● Page extract
┌──

SAS CRJ9 Diverts To Malmo Following Reports Of Smoke In Cabin


A SAS (Scandinavian Airlines) CRJ9 has had to divert in an emergency landing to Malmo after reports of smoke flooding the cabin, as reported by The Aviation Herald.

A SAS branded CRJ900. Photo: Aero Pixels via Wikimedia

What are the details?

SAS flight SK-2761 was en route on its regular schedule from Copenhagen, Denmark to Warsaw, Poland when after takeoff cabin crew reported smoke in the cabin.

The Bombardier CRJ-900LR, carrying 59 passengers and four crew, was turned around and landed in the nearby airport of Malmo, Sweden approx 15 minutes later. All up, the aircraft only flew for just under an hour.

Flight radar
The route of the flight. Photo: Flightrada24

All passengers and crew were evacuated on the runway, but emergency crews failed to find any traces of heat or fire on board the aircraft. Passengers were bussed to the terminal and then given alternative transport arrangements.

What caused the smoke?

According to initial reports from passengers, the crew believes that “a recirculation fan might have seized, causing the smoke.”.

“The aircraft on its way from Copenhagen to Warsaw chose to turn in the air and make a landing at the nearest airport due to smoke odor on the flight deck. The landing was quiet and the passengers did not feel the smell. Passengers were taken care of and received ground transport to Copenhagen where they stayed at hotels overnight before moving on to Warsaw on Friday morning” – Camilla Runberg at SAS press duty to Simple Flying.



A CRJ900 in SAS livery. Photo: SAS

This story seems to be similar to another ‘smoke-in-the-cabin’ event which occurred a few days ago in Hawaii. Both this aircraft and the A321neo from the other incident had smoke in the cabin that was systematic of fire nor would have affected the flight (apart from the discomfort of having a cabin full of smoke!).

The aircraft was checked over thoroughly by maintenance crews on the ground and then was returned to service approx 17 hours later. This aircraft in question is actually owned and operated under license by CityJet, a wet-leasing airline that operates services on behalf of Aer Lingus, Air France, and Scandinavian Airlines.

└──

● Parts of the exercise
#1 Answer these about the SAS diversion article:
(a) How many passengers and crew were aboard the aircraft?
(b) Which airline owns and operates the aircraft under license?
(c) About how long after the incident was the aircraft returned to service?
#2 Continue the article on the SAS flight diverted to Malmo from the point where it stops.
The records were taken from a separate source.

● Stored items
┌──

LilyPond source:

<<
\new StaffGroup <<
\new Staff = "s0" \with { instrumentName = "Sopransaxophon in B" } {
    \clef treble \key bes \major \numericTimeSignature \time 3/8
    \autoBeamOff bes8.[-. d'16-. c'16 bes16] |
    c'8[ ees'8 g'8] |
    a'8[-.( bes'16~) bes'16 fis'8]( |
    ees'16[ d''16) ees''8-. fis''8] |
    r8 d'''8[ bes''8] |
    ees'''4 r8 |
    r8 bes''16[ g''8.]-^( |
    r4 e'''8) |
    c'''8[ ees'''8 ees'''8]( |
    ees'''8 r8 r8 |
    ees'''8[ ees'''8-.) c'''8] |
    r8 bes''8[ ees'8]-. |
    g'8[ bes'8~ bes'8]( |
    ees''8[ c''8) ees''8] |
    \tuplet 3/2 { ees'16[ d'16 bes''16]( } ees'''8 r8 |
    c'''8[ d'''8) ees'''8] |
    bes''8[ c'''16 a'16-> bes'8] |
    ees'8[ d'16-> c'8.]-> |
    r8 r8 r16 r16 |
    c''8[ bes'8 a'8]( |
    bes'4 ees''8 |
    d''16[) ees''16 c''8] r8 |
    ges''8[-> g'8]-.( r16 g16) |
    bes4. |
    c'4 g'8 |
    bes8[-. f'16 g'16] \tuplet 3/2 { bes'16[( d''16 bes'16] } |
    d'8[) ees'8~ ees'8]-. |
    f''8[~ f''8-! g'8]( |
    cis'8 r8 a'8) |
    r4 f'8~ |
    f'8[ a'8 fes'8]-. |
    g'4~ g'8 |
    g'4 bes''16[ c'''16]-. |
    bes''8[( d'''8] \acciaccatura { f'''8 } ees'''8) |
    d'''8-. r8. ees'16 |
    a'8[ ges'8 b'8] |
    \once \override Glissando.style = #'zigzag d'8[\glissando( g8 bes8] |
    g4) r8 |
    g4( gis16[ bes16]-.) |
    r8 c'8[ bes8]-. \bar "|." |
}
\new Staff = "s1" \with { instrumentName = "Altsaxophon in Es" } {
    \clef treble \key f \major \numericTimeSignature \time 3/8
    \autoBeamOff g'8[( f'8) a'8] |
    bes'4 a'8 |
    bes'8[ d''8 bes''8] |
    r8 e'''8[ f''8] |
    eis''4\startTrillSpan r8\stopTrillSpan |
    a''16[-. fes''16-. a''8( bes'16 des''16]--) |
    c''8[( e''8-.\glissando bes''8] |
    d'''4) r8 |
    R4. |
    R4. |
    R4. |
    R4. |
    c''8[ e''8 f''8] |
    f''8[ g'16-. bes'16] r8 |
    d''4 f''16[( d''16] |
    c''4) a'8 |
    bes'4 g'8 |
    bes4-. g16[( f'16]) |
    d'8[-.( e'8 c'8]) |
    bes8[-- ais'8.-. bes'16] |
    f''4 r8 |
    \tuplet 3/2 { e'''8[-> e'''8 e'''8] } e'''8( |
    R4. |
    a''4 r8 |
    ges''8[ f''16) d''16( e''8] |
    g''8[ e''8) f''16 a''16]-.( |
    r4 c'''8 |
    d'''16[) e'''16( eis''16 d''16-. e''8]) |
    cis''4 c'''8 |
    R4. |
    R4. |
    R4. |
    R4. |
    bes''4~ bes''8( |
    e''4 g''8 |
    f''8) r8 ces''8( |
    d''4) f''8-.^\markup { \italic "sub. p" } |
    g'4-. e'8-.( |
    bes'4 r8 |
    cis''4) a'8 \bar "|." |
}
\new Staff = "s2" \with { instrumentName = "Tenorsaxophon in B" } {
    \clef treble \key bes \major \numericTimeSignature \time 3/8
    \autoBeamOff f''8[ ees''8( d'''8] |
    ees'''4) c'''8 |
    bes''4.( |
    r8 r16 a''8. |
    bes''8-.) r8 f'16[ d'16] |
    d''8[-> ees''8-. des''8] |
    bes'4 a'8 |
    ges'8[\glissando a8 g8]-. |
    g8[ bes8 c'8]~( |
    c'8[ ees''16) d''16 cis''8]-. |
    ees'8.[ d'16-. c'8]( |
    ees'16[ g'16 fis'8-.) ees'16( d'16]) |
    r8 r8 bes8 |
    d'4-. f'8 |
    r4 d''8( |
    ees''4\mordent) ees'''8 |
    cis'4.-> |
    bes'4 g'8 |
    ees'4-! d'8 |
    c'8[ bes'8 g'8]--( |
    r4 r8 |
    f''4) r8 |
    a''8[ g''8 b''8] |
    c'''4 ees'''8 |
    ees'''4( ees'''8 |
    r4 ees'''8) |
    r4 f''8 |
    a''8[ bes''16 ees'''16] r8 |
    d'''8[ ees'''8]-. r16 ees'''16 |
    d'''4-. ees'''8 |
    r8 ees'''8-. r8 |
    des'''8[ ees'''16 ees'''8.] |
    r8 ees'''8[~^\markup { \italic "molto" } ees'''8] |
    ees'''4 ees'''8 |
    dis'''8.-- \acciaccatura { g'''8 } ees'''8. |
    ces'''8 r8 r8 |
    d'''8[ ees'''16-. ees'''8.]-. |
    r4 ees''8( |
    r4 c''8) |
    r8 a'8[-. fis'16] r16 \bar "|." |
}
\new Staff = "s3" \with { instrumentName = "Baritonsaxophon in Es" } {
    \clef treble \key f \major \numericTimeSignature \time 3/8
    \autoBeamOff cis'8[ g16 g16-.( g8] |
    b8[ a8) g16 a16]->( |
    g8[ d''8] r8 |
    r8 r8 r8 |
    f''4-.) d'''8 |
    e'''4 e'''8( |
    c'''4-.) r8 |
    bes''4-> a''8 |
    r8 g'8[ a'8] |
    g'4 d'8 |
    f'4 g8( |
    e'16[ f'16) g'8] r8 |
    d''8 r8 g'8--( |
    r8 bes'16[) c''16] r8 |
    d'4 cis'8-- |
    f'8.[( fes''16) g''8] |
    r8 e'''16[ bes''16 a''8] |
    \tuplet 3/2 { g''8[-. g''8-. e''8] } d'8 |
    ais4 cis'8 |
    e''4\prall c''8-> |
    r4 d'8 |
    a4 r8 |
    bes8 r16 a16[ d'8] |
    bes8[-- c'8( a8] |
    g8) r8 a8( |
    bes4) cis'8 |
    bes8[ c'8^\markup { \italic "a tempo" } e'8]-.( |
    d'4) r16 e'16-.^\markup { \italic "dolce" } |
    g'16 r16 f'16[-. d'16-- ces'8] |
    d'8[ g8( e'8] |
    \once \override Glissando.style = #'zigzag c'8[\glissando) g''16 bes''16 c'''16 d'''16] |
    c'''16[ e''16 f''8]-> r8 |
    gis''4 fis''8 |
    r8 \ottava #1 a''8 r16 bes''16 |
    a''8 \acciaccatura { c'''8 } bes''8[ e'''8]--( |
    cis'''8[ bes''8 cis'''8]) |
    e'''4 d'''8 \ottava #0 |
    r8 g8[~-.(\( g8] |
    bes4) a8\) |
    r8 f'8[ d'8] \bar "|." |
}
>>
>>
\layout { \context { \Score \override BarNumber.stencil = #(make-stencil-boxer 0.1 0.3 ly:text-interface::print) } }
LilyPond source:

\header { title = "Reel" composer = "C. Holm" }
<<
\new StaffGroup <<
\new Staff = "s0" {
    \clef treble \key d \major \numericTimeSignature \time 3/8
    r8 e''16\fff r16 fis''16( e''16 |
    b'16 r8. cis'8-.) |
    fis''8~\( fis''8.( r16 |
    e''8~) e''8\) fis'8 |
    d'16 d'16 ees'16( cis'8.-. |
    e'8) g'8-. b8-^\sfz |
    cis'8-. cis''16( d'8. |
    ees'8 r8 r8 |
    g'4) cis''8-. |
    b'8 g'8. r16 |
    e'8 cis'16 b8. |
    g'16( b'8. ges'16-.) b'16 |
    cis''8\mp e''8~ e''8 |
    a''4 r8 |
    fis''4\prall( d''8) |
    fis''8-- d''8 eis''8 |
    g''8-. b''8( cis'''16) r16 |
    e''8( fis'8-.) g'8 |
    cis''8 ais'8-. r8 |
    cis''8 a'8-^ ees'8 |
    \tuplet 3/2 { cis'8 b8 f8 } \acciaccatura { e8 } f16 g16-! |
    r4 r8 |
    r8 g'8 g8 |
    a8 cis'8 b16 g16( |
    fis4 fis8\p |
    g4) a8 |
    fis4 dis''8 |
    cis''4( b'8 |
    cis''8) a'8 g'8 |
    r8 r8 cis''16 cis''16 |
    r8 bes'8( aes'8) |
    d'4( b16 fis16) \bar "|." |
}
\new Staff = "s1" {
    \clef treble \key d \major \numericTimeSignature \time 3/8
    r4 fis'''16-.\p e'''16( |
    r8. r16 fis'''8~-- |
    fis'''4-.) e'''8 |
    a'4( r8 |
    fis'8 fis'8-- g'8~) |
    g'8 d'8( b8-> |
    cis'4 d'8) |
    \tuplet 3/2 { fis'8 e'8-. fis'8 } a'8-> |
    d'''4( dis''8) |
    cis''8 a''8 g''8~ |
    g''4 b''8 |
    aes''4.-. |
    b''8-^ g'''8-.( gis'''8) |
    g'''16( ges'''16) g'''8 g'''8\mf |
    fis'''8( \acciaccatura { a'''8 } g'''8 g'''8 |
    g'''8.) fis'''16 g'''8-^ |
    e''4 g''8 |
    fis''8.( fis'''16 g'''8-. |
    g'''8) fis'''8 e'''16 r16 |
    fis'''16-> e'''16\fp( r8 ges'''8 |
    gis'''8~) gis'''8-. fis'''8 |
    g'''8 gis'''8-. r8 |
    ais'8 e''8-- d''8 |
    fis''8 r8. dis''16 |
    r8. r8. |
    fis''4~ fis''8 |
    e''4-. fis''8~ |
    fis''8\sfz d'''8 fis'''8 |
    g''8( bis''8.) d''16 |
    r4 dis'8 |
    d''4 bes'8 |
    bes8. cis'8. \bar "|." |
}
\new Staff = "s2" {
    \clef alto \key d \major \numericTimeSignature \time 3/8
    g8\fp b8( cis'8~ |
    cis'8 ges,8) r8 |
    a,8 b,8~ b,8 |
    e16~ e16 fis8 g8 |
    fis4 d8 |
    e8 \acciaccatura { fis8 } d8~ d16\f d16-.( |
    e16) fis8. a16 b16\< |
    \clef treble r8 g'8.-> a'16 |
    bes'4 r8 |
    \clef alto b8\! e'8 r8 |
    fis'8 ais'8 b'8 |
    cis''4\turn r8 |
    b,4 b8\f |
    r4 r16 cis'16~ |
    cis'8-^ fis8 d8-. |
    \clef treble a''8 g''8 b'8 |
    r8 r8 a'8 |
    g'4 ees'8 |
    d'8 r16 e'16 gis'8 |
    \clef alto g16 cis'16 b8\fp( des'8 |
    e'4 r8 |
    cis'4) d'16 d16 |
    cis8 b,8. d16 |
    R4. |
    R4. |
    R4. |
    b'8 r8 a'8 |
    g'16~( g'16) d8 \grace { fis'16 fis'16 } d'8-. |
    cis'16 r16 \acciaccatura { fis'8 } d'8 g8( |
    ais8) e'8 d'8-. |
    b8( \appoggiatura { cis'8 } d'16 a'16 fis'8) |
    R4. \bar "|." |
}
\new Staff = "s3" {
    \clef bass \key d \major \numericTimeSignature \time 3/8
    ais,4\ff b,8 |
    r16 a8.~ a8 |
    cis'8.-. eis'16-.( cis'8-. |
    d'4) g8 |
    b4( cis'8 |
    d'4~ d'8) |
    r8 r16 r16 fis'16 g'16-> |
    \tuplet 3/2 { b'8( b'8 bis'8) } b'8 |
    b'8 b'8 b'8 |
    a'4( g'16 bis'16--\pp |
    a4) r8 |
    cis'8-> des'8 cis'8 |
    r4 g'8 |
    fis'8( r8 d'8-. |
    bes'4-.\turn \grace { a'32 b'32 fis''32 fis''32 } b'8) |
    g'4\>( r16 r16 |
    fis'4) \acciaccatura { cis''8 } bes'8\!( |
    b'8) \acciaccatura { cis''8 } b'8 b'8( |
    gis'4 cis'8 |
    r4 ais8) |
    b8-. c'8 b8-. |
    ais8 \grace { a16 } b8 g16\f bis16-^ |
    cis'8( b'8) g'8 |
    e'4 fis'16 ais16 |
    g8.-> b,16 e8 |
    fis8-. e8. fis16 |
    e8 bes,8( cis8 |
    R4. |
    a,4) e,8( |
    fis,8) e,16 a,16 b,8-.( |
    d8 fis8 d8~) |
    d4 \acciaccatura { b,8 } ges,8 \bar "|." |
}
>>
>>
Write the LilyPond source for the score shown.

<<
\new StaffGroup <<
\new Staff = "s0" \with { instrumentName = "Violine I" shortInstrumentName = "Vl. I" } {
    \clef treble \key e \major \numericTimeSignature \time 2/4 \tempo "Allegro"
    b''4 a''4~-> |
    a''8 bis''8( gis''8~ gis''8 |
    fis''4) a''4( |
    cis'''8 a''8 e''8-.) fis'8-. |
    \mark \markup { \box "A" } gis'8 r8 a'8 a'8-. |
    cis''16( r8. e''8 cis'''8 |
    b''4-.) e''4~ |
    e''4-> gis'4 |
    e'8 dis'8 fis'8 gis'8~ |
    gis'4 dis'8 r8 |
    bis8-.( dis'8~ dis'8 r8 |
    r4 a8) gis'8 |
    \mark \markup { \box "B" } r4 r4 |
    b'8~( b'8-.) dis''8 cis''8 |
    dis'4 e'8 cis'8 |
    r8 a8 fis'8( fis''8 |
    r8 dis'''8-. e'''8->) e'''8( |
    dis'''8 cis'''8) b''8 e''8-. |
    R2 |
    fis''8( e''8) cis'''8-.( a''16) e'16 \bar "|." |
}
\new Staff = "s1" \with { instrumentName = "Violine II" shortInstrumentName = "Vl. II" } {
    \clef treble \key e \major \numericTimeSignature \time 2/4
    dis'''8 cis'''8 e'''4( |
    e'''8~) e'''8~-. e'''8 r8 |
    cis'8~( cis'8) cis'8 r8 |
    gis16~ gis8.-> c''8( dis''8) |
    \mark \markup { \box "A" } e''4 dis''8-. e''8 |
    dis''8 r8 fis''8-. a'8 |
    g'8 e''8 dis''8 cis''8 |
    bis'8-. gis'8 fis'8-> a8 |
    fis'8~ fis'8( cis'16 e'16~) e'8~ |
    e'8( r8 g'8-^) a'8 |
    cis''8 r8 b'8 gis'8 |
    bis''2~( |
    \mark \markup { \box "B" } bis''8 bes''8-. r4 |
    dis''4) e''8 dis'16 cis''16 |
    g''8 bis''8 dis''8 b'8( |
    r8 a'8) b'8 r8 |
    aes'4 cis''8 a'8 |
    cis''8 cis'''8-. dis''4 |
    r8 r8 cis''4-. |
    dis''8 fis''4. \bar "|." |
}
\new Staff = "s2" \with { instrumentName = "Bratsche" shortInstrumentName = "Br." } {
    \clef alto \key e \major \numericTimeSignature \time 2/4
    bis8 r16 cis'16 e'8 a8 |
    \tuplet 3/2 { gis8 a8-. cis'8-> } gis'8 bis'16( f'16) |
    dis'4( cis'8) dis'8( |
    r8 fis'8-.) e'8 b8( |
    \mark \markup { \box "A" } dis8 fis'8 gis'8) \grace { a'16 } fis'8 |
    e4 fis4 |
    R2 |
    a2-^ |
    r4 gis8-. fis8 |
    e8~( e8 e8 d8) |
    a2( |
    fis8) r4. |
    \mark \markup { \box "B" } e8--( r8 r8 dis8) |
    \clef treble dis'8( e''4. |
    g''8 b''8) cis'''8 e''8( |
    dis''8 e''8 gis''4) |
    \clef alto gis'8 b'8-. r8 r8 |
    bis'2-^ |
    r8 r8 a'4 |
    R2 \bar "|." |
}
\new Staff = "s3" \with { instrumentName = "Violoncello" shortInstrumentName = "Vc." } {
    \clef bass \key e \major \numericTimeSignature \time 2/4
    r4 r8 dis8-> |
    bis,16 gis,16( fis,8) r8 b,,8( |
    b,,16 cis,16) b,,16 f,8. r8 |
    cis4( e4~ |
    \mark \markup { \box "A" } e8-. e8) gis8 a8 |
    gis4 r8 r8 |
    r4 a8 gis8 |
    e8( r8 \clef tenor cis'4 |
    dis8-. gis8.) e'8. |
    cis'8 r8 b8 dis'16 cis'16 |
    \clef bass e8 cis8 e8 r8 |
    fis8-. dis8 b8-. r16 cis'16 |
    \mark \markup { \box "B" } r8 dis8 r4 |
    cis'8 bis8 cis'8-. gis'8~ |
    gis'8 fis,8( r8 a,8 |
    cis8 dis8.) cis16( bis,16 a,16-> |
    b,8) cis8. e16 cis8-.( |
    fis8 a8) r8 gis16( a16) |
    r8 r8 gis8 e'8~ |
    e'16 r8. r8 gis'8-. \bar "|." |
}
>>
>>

└──

● Your written answers
#1
(a) 59 passengers and four crew.
(b) CityJet.
(c) Approximately 17 hours later.

#2
Who is Cityjet

Cityjet operates a fleet of 38 aircraft, with 28 Bombardier CRJ-900LRs and 10 Avro RJ85. The entire fleet of Bombardier aircraft are leased exclusively to SAS and are operated by Cityjet crew in SAS uniforms.


SAS actually wet-leases 43 aircraft from various firms for their regional routes, a list of aircraft which includes nine Airbus A320neos, nine ATR 72-600s and 28 Bombardier CRJ-900LRs.

With SAS’s plans to overhaul their fleet and make it exclusively Airbus over the next few years (they recently put in an order for 50 Airbus A320neos) it is unknown what future CityJet will have with the airline.

SAS plans to retire their aging 737 fleet by the end of the year. Photo: Tom Boon – Simple Flying

The Bombardier CRJ-900LR is actually a stretched version of the CRJ-700 and can carry 76-90 passengers to a range of 1,553 NM / 2,876 km. This makes the aircraft perfect for regional routes, or point to point low capacity routes such as demark to warsaw that might not be suitable for a bigger Airbus or Boeing aircraft. Additional benefits are the fact that the aircraft is much cheaper than a bigger Airbus A318 and easier to make profitable on smaller routes.

What do you think about this situation? Did the cabin crew make the right call? Let us know in the comments..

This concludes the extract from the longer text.